Anesthesia - After Surgery

The Post-anesthesia Care Unit (PACU)

When your surgery is over, you will be observed for a period of time in an area known as the PACU, also known as the Recovery Room. There, the nursing staff will watch you closely. You should tell the nurse if you are having any pain, nausea or any other discomfort. Once your condition has met certain criteria, you will be discharged from the PACU.
Admission to the Inpatient Unit

Depending on your type of surgery and condition, you may need to stay overnight or longer in the hospital. If this is the case, you will be taken from the PACU to your hospital room. Your family and friends can join you in your room. Any personal belongings stored by hospital staff will be brought to your room.
Outpatient Surgery

If your procedure does not require an overnight stay, you may go directly home. If you need additional observation before being discharged from the hospital, you will be brought to a special room for a short period of time. There, your nurse will watch you closely until you are ready to go home. Before going home, you will be given instructions on how to take care of yourself. Instructions should include use of any equipment, any special care or procedure you need to do, medications, any activity restrictions, diet, a follow-up appointment plan, any signs to watch for and to report, and a contact number for your doctor or nurse. If you do not receive this information, do not understand the instructions, or have any questions, please speak with your doctor or nurse.

Important information for outpatient surgery patients:
  • You must have someone drive you home after surgery
  • Make arrangements for someone to stay with you for the rest of the day or for 24 hours after your procedure if you had general anesthesia.
  • Stay at home the remainder of the day and rest. If you do not feel recovered the next day, continue to rest for another day or two. Even minor surgery may be taxing on your physical strength and resistance.
  • If you have small children, make arrangements for someone else to care for them.
  • Do not operate a vehicle or dangerous equipment, sign contracts or make important decisions for 48 hours after surgery.

Information about driving and conducting business after your surgery

Even though you will probably feel well after the first day, your reflexes are depressed and can take up to 48 hours to return to normal. Therefore, we recommend that you do not drive, operate heavy machinery, sign contracts or make important decisions for 48 hours after surgery.

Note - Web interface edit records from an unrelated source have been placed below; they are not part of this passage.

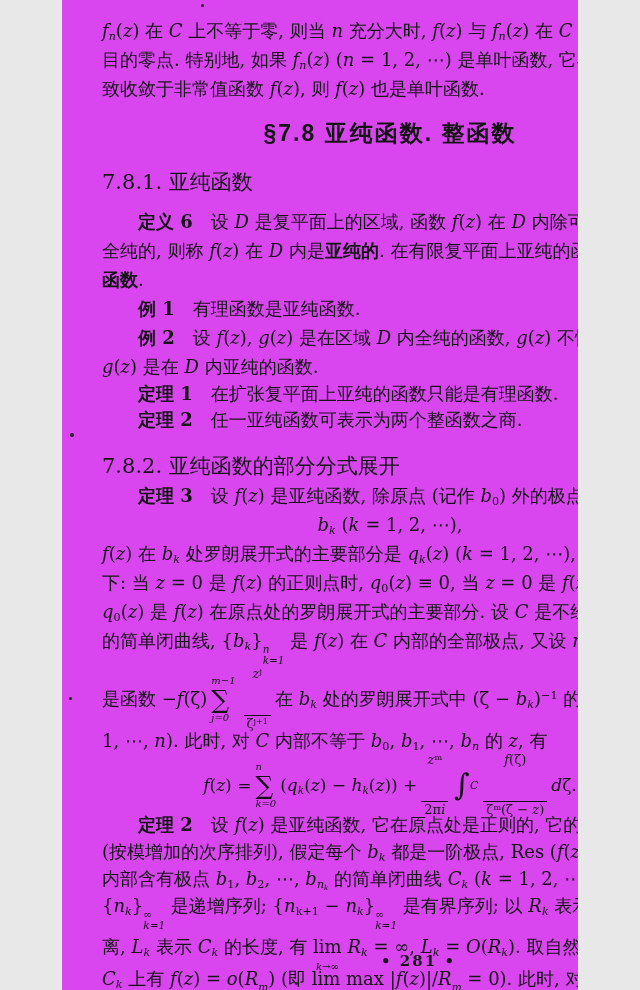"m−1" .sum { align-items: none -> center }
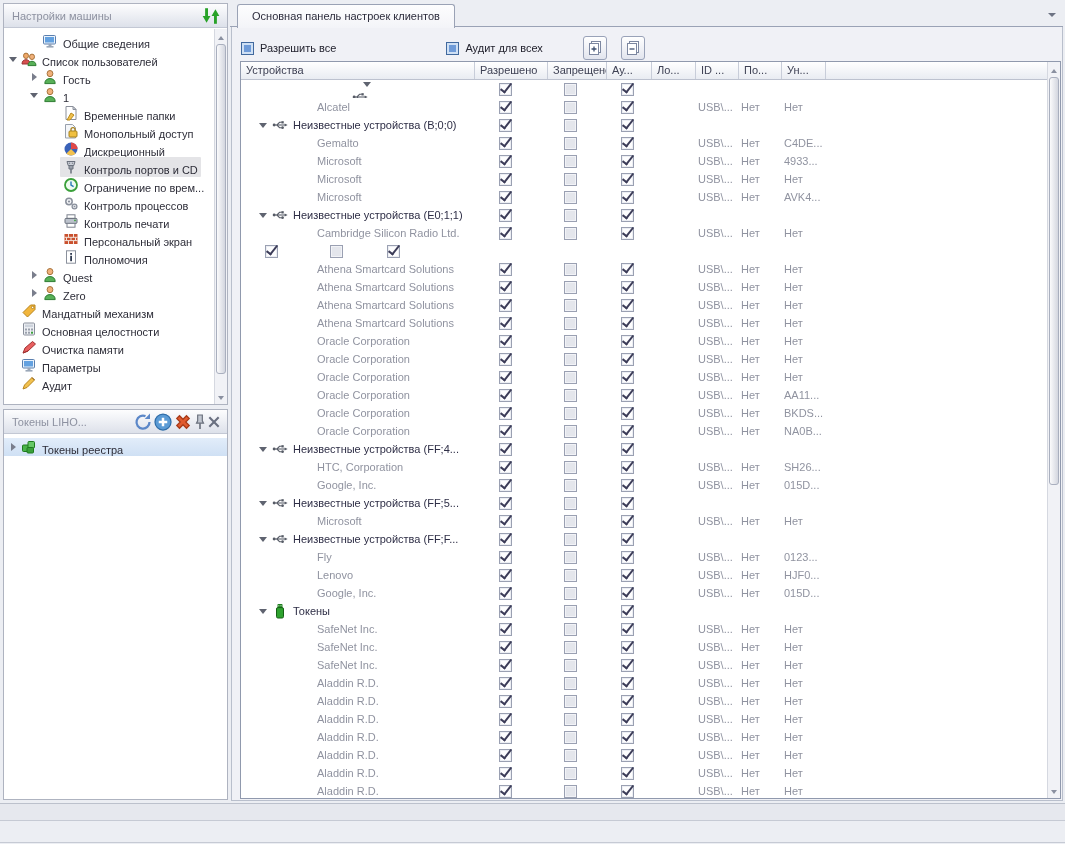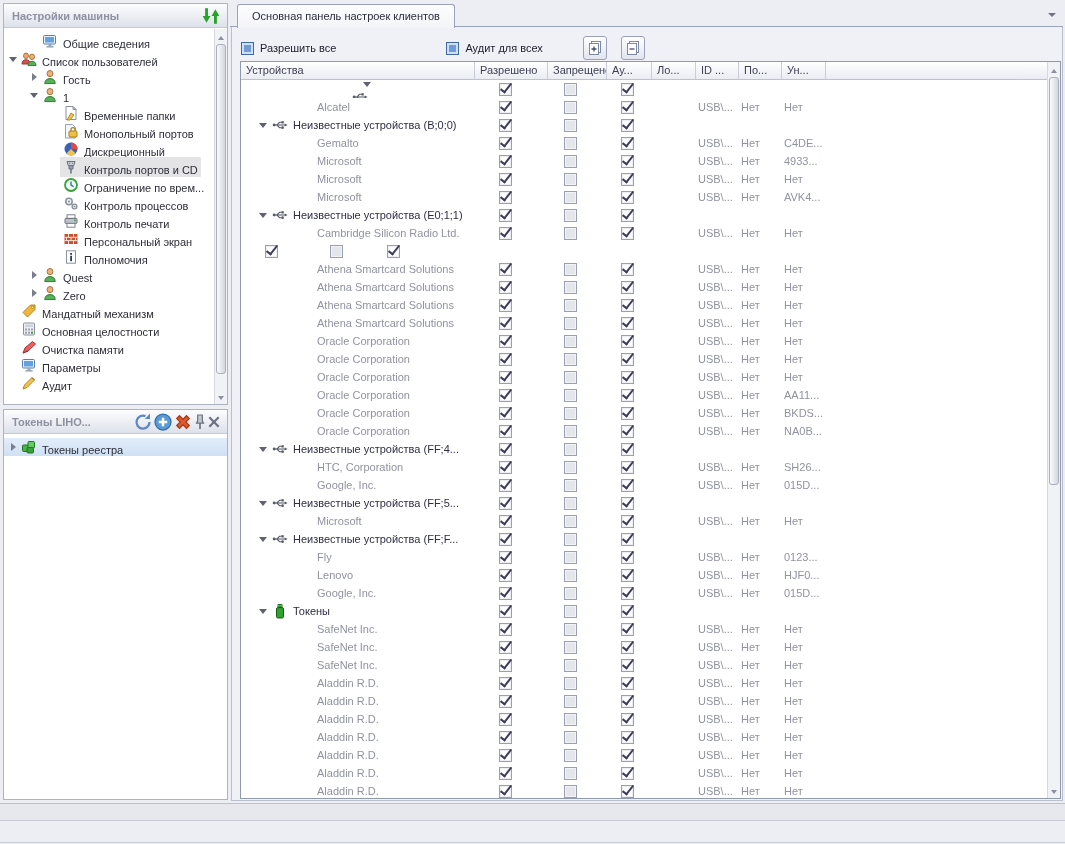"Настройки машины" .panel-title { font-weight: bold -> normal }
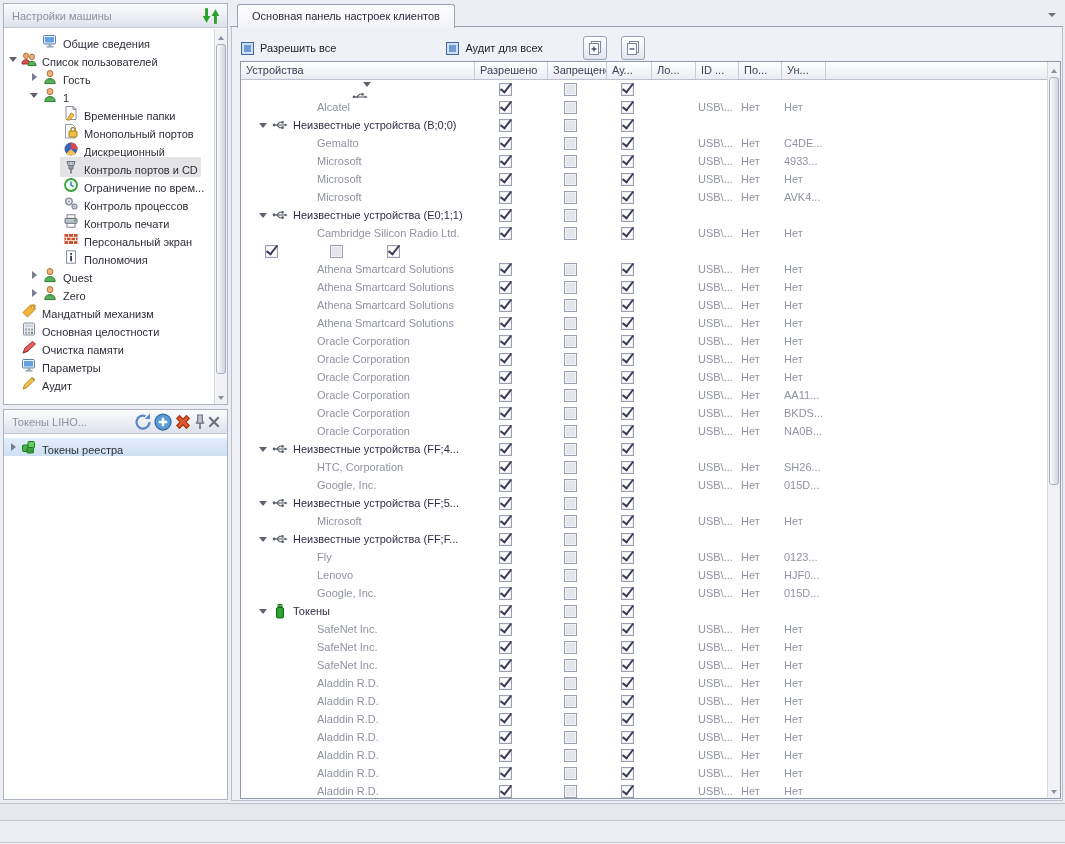"Монопольный портов" span.tlabel { text: портов -> доступ }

What are common side effects?
Common side effects such as headache, sleepiness, nausea, vomiting, thirst and shivering can occur in a greater or lesser degree with all types of anesthesia. However, you may experience other, more specific, side effects, depending on the type of anesthesia you were given.There may be other side effects the anesthesiologist will tell you about. It is important to tell your doctor or nurse if you are having any of these side effects. Your doctor anticipates these situations and may be able to provide some relief.

If you will be going home after surgery, arrange for someone to drive you and stay with you for the rest of the day. Make transportation and personal arrangements in advance. Provide the admitting nurse with your driver’s name and contact number or location.